= Task =
Write a continuation of the passage below on maximum likelihood and chi-squared fitting, starting right after its last sentence.

[[ Document extract, beginning ]]

This product is often difficult to evaluate, so we often take the logarithm of the likelihood, and maximize that. In this case we get:

$$ \ln \mathscr{L} = K - \sum_{i=1}^{N} \frac{\left[y_i - f(x_i) \right]^2.}{2\sigma_{yi}^2} 
   = K - \frac{1}{2}\chi^2 $$
   
where $K$ is some constant. As you can see, maximizing the likelihood (in this case) is equivalent to minimizing $\chi^2$.

Note: an important assumption in all of this is that the uncertainties, $\left(\sigma_x, \sigma_y\right)$, are Gaussian.  This is usually a reasonable assumption.

[[ Document extract, end ]]
[[ Extracted entries, beginning ]]

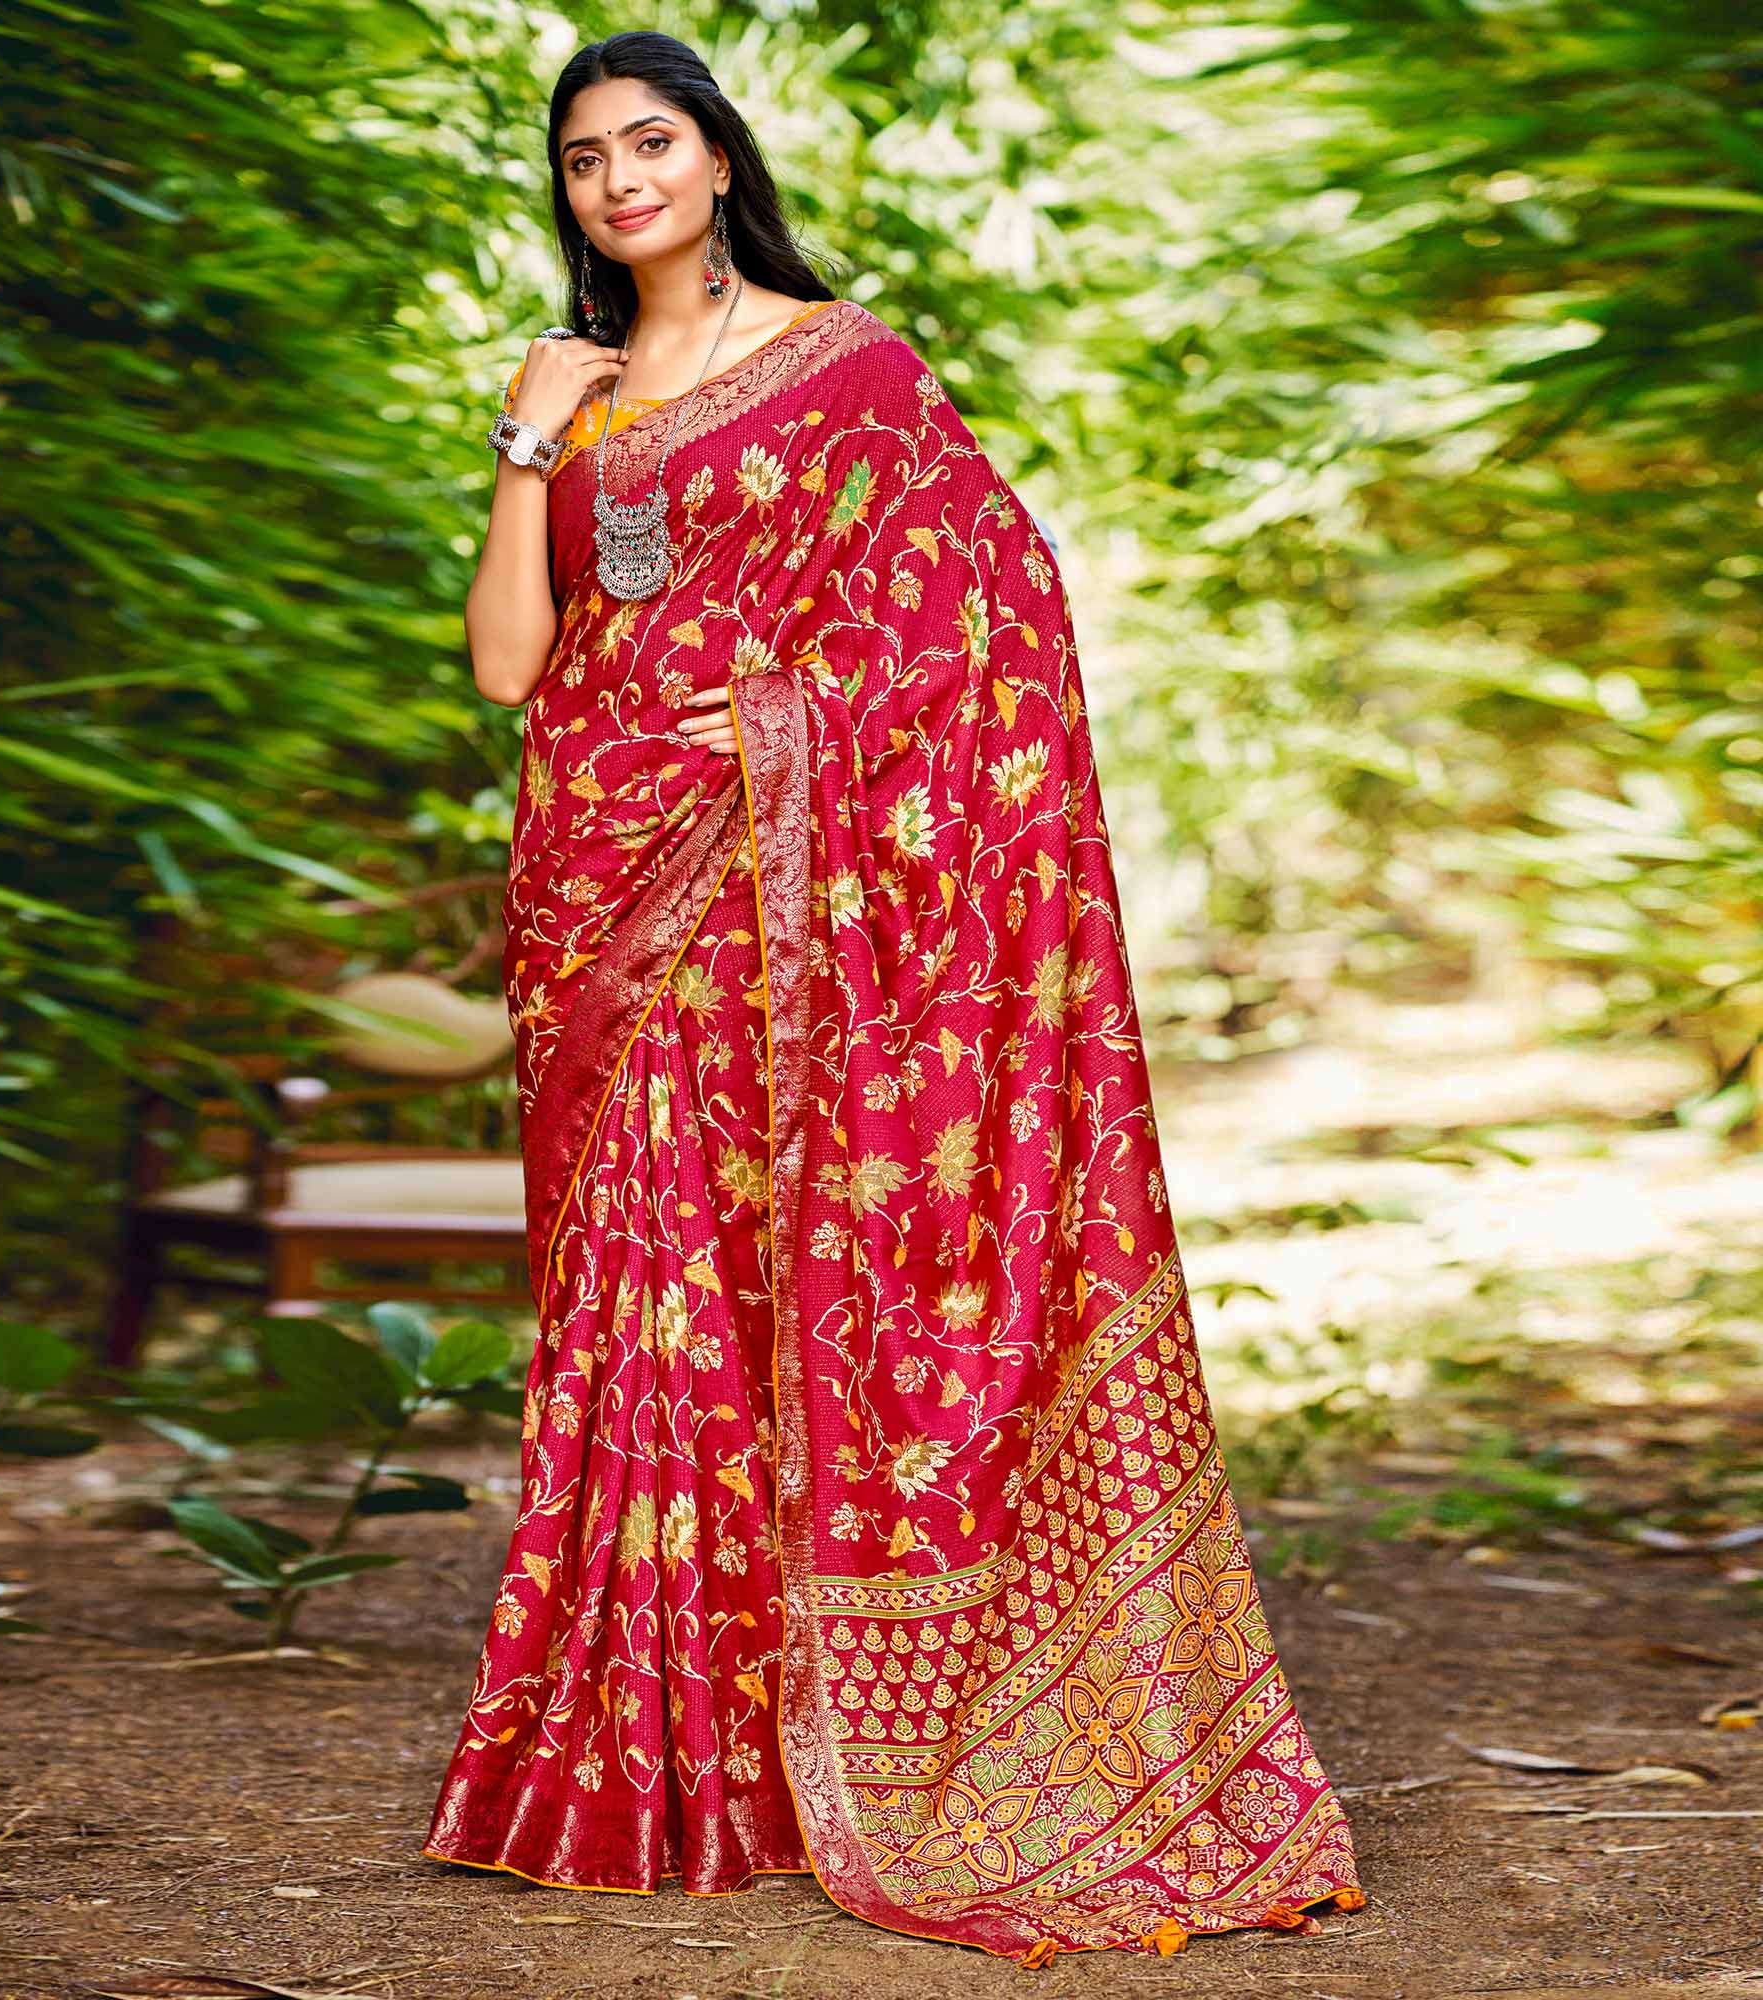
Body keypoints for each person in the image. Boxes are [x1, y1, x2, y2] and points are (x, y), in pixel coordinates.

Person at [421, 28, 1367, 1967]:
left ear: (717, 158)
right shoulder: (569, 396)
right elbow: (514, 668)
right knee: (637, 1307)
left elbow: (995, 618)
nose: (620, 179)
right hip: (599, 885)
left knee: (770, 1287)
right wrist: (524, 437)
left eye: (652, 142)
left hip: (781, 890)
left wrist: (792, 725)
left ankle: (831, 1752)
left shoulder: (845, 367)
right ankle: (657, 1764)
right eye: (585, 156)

[[ Extracted entries, end ]]
[[ Extracted entries, beginning ]]

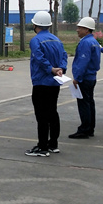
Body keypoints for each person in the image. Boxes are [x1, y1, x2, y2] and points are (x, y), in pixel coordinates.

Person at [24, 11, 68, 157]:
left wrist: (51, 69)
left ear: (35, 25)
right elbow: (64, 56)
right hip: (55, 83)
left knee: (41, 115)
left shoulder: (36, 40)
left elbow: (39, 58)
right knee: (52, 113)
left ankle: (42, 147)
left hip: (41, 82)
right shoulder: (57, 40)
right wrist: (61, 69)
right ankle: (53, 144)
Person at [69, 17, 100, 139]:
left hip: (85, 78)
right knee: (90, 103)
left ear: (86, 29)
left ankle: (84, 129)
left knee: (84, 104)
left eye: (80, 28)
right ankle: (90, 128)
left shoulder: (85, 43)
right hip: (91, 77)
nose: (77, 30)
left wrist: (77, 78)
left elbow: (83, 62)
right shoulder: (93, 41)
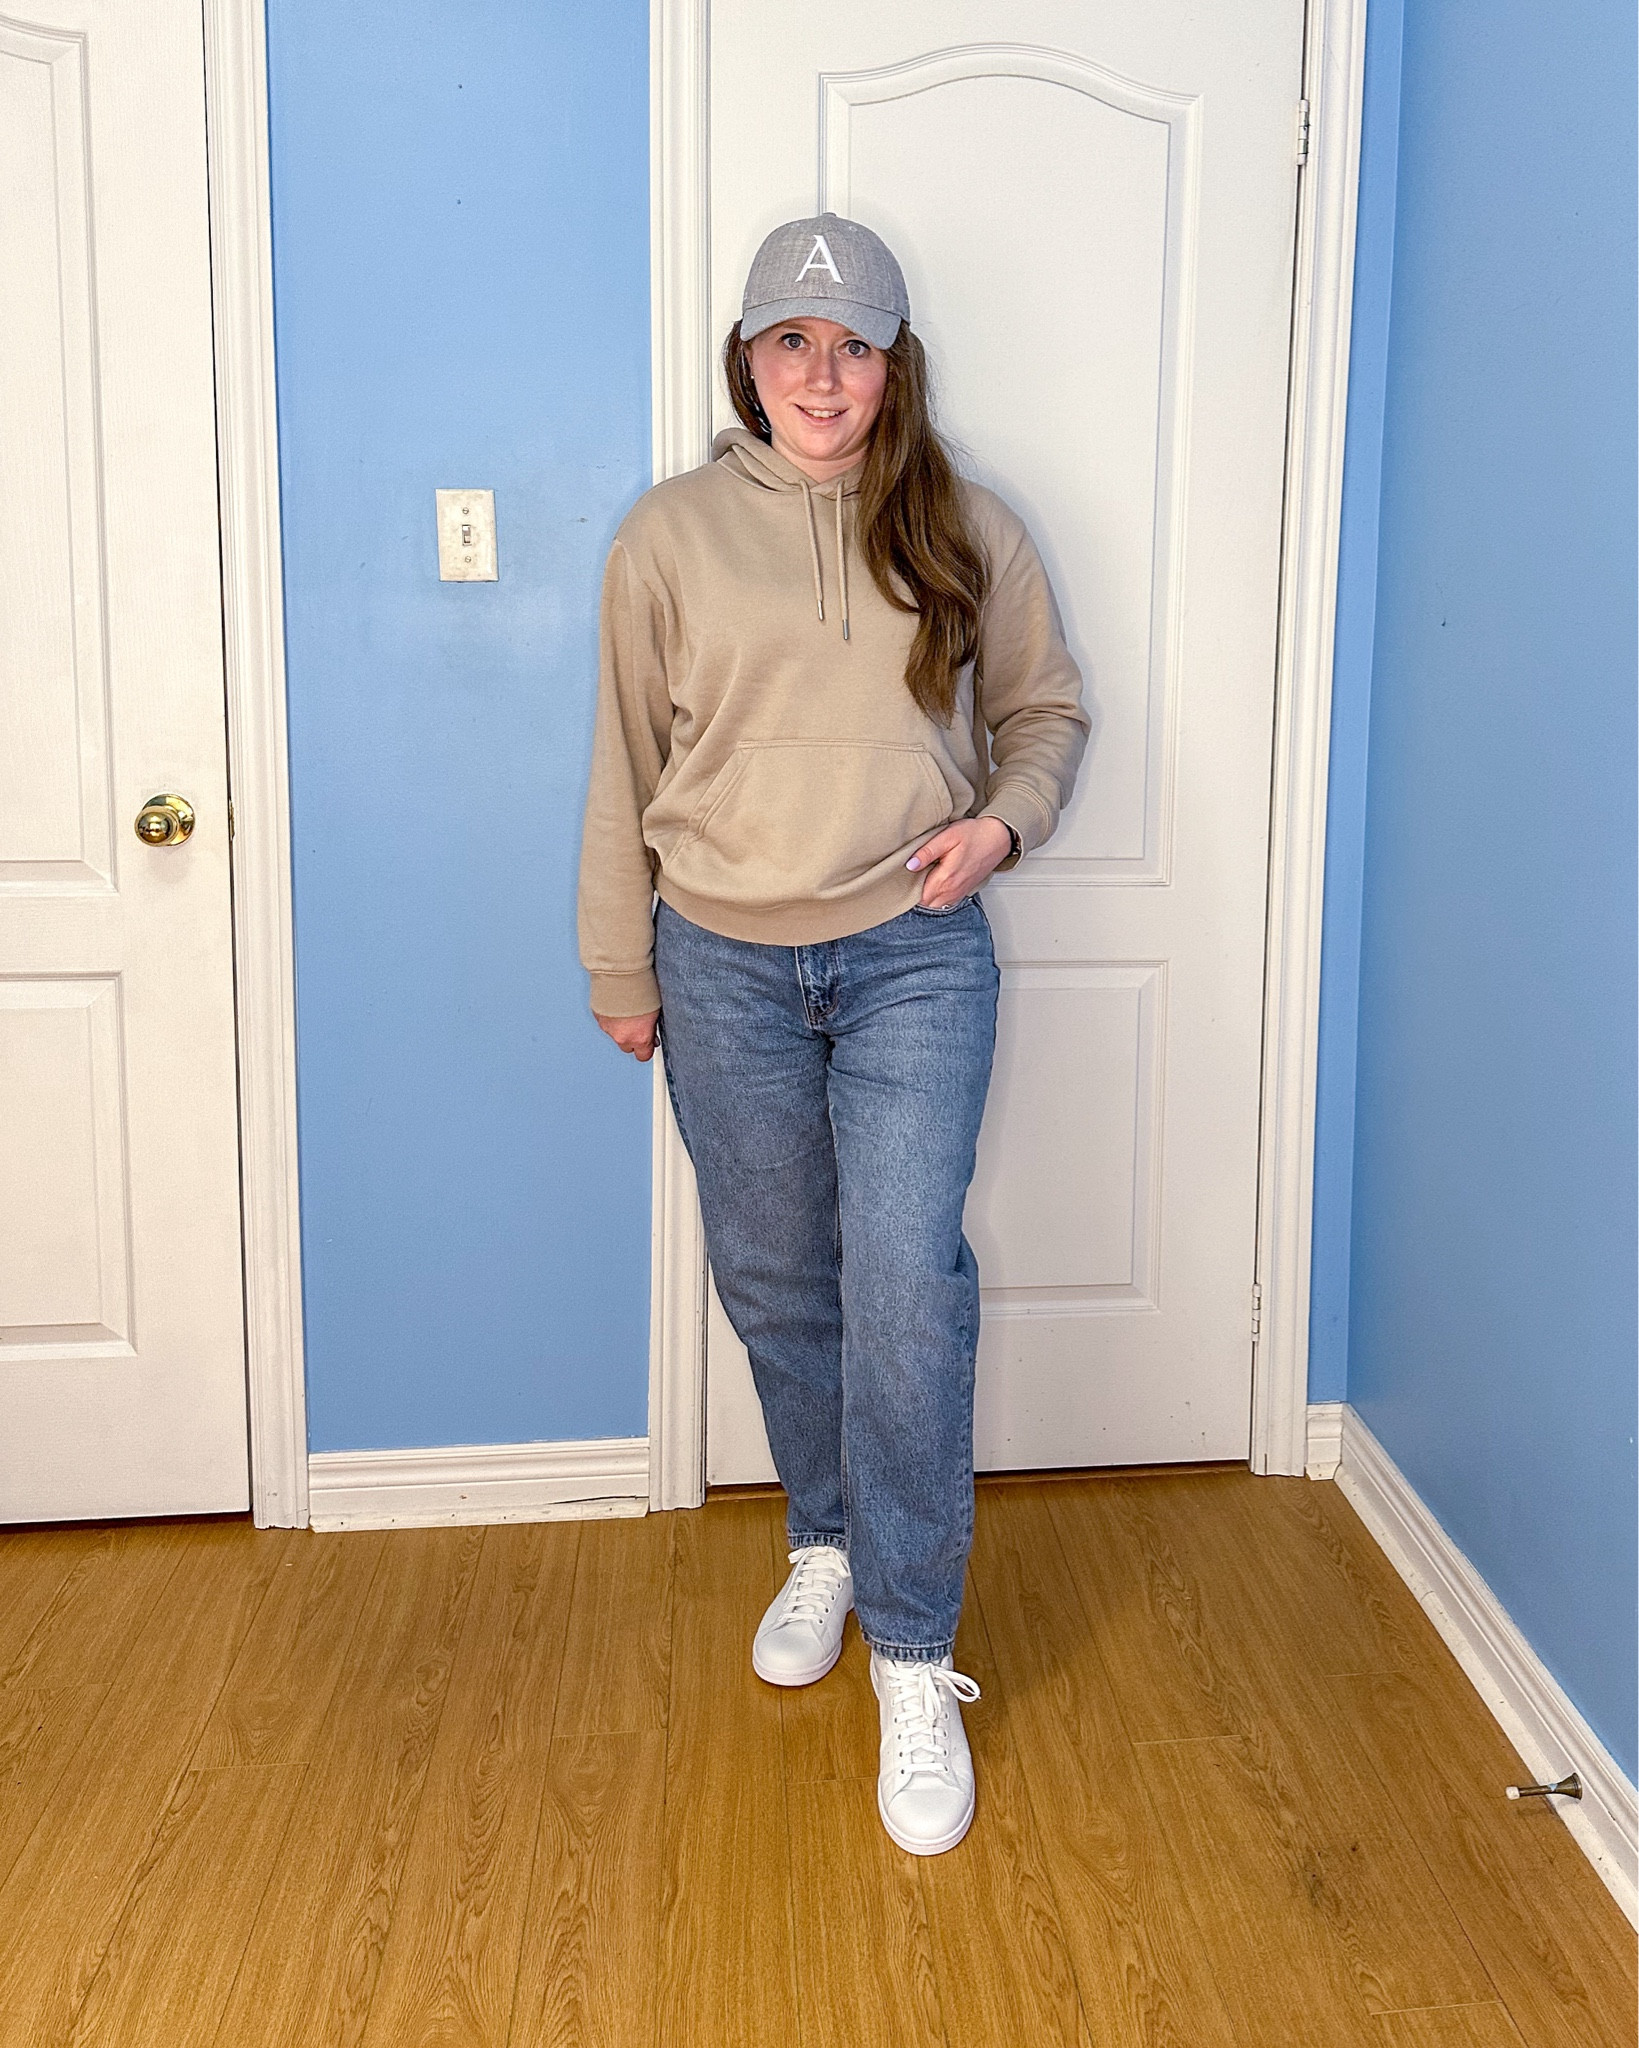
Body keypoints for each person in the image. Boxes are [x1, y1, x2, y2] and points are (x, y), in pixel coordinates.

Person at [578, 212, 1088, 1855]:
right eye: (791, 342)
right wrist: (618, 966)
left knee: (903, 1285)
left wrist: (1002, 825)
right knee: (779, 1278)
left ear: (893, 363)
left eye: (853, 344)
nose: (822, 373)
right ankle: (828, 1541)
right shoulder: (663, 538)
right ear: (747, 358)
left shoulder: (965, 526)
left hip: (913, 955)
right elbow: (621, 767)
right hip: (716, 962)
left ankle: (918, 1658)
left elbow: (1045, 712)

[[ Extracted entries, end ]]
[[ Extracted entries, beginning ]]

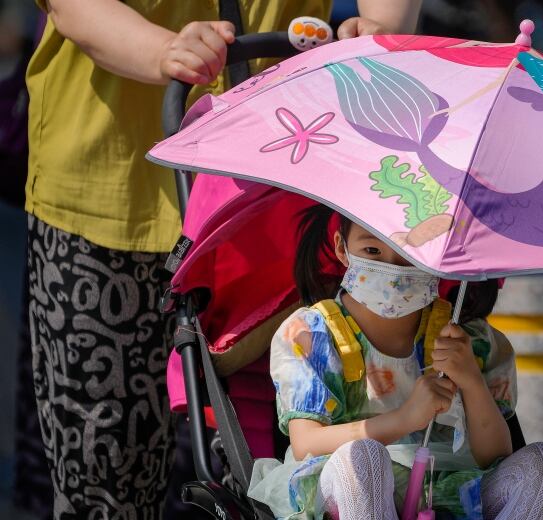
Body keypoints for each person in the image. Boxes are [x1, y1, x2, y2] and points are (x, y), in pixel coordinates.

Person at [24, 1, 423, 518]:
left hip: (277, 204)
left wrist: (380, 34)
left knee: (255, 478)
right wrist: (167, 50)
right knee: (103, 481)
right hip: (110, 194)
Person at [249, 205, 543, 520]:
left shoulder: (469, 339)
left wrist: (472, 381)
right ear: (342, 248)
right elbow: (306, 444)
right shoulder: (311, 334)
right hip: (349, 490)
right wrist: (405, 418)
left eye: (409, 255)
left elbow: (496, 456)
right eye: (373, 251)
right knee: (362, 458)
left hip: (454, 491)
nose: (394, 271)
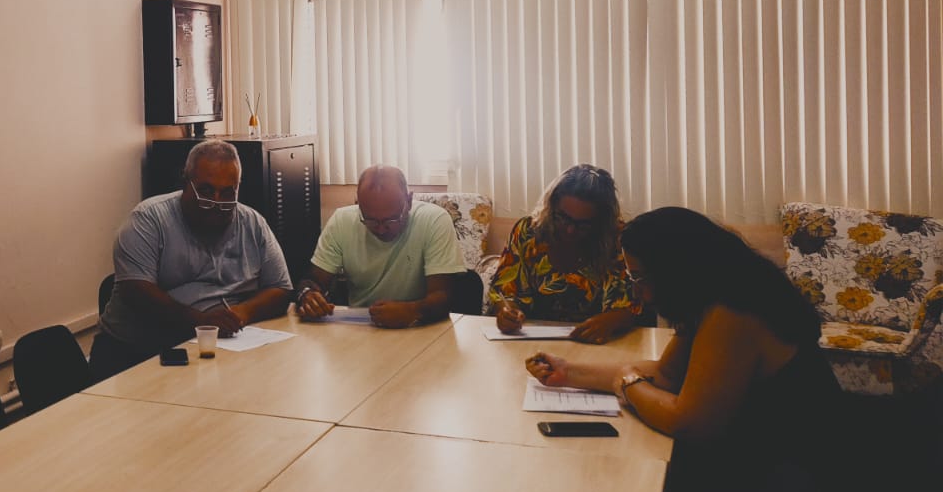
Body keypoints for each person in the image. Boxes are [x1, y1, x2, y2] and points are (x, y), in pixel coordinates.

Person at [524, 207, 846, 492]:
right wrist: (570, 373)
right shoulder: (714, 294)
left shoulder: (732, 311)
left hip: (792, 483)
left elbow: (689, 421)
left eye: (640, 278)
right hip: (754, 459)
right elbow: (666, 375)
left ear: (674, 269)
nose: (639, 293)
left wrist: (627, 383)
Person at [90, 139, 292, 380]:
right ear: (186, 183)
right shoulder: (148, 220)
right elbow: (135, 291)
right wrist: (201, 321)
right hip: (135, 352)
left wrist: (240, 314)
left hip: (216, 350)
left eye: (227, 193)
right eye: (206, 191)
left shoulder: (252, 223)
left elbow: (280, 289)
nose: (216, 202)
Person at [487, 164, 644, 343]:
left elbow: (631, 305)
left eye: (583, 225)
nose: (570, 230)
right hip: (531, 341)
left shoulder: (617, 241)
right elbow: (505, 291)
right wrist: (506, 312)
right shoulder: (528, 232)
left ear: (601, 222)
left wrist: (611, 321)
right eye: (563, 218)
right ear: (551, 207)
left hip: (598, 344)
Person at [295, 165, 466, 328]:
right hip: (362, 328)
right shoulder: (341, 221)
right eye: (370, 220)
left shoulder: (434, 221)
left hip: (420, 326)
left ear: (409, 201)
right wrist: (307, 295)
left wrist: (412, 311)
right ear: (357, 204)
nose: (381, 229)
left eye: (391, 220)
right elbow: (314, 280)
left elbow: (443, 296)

[[ Extracted entries, end ]]

= Output =
When maximizing the likelihood we can get a "pretty good" estimate of the model parameters, $m$ and $b$. This estimate is only "pretty good" because Thomas Bayes is rolling in his grave. Bayes' theorem tells us about conditional probability distributions:

$$ p\left(\theta\, |\, X, I\right) = \frac{p\left(X\, |\, \theta, I\right) p\left(\theta\, |\, I\right)}{p\left(X\, |\, I\right)} $$

In words, we want to know the (*posterior*) probability distribution for the parameters $\theta$, which $= (m,b)$ in this case, given the data $X$ and any prior knowledge $I$, $p\left(\theta\, |\, X, I\right)$.  

$p\left(X\, |\, \theta, I\right)$ is the *likelihood*, and has been defined above.  

$p\left(\theta\, |\, I\right)$ is the "*prior*" probability distribution for the parameters, that contains all of our knowledge of what those parameters should be (this can come from physical models or previous experiments).  

The denominator can be thought of as a normalization constant that most people ignore (and we will also ignore it).

Ok.  That's very nice.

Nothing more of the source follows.